Réactions contrastées dans le monde enseignant et politique
Plusieurs syndicats d'enseignants, dont le SNES-FSU et la FSU, ainsi que des associations de défense des droits humains, ont rapidement réagi. Dans un communiqué commun, ils ont dénoncé un jugement qui « fragilise la protection des enseignants et des chercheurs contre les campagnes de diffamation et de harcèlement ». Ils estiment que cette relaxe pourrait créer un précédent dangereux, en donnant un blanc-seing à des personnalités politiques pour tenir des propos qu'ils jugent diffamatoires à l'encontre de personnes exerçant des fonctions éducatives. « C'est un signal alarmant pour tous ceux qui, dans l'enseignement et la recherche, sont exposés à des attaques en raison de leurs opinions ou de leurs méthodes pédagogiques », a déclaré un porte-parole de la FSU.

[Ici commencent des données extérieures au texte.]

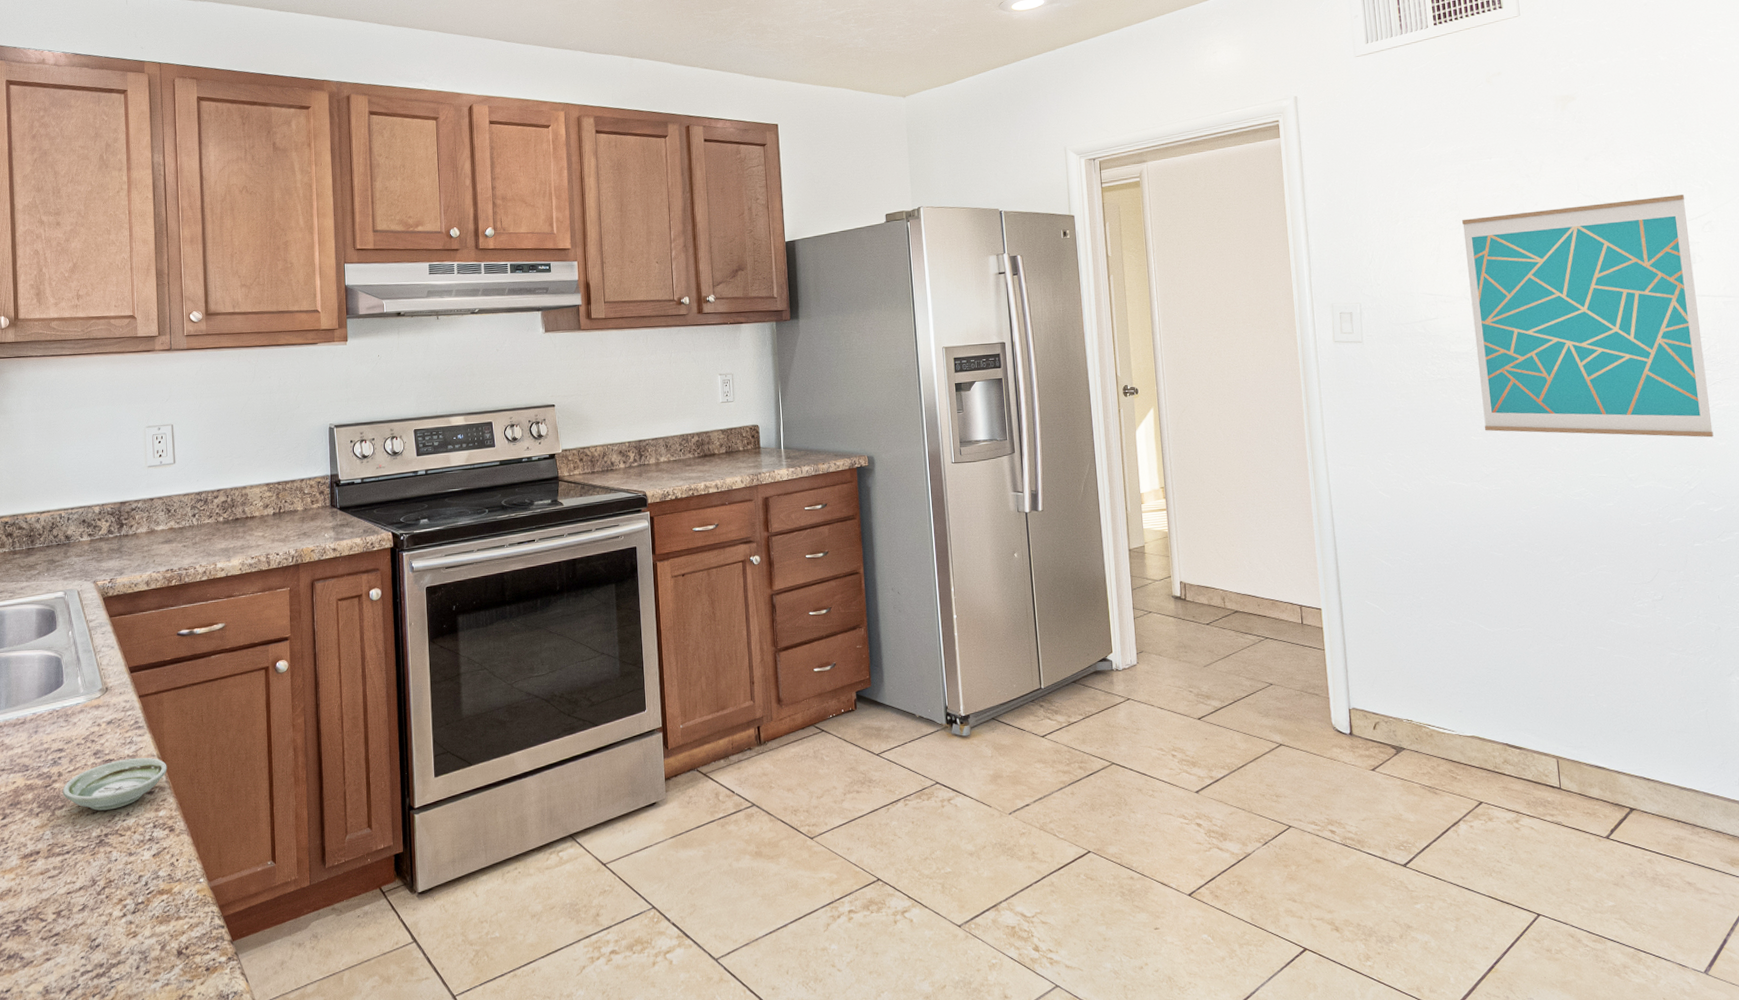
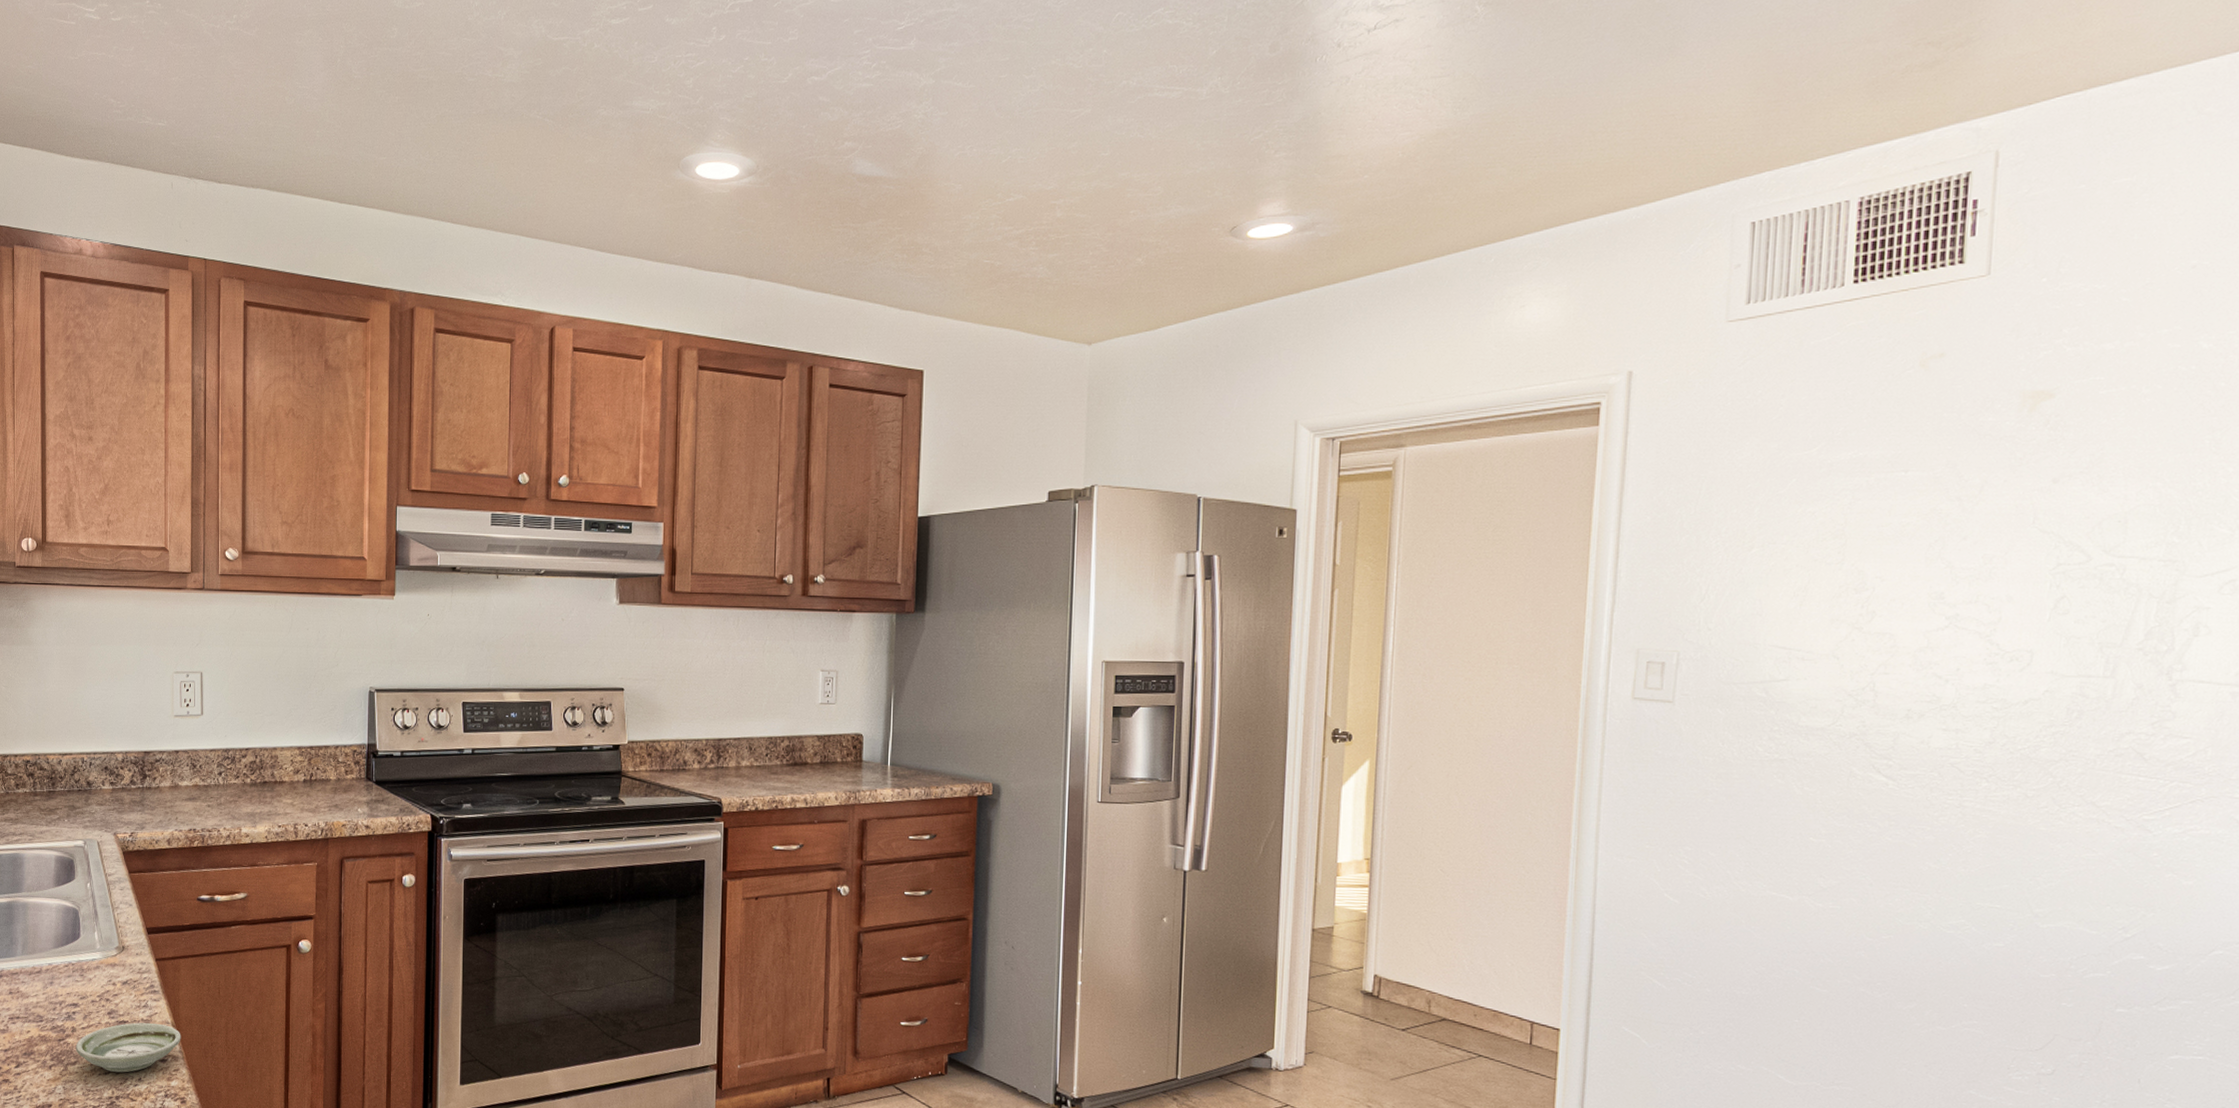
wall art: present [1462,194,1714,438] -> none [1830,540,2201,873]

Au sein de la classe politique, les réactions sont également partagées. Plusieurs députés de gauche et écologistes ont exprimé leur soutien à Sophie Djigo et ont appelé à une révision de la législation sur la diffamation afin de mieux protéger les fonctionnaires et les personnes exerçant une mission de service public. À l'inverse, des élus du RN ont salué la décision, y voyant la confirmation que les critiques adressées à des enseignants peuvent relever du débat public légitime. « La liberté d'expression ne doit pas être sacrifiée sur l'autel d'une prétendue protection des enseignants », a affirmé un cadre du parti.
Un appel à une mobilisation nationale
À la suite de ce verdict, un appel a été lancé par plusieurs collectifs de chercheurs et d'enseignants, appelant à une journée de mobilisation le 24 juin 2026 devant les palais de justice de plusieurs grandes villes de France. Les signataires dénoncent une « instrumentalisation de la justice » et estiment que ce jugement « met en danger tous les enseignants et chercheurs qui pourraient être la cible de campagnes similaires à l'avenir ». Ils réclament également une audience auprès du ministère de l'Éducation nationale pour discuter des mesures de protection à mettre en place. Le ministère, par la voix de son porte-parole, a indiqué « prendre acte » de la décision de justice et a rappelé que des dispositifs d'accompagnement des personnels victimes de harcèlement existent, sans se prononcer sur le fond de l'affaire.
Les implications juridiques et sociétales du jugement
Sur le plan juridique, cette décision relance le débat sur la notion de diffamation publique envers un particulier et les limites de la liberté d'expression. Certains juristes estiment que la relaxe s'inscrit dans une jurisprudence constante qui privilégie la liberté d'expression, sauf en cas de propos injurieux ou de dénigrement manifeste. D'autres considèrent que, dans le cas spécifique de Sophie Djigo, le tribunal n'a pas suffisamment évalué l'impact concret des propos sur sa vie professionnelle et personnelle. La question de la responsabilité des plateformes numériques et des personnalités politiques dans la propagation de campagnes de harcèlement est également au cœur des discussions.
Une affaire qui n'est pas close
Si la décision de première instance a été rendue, l'affaire Sophie Djigo pourrait connaître de nouveaux rebondissements. La professeure a annoncé son intention de faire appel, et plusieurs associations de défense des droits des enseignants envisagent de se porter parties civiles dans le cadre de cette procédure. La communauté éducative, quant à elle, reste mobilisée, considérant que ce jugement a des implications qui dépassent largement le cas individuel de Sophie Djigo. Elle y voit un signal sur la place accordée à la protection des personnels de l'éducation face aux pressions médiatiques et politiques.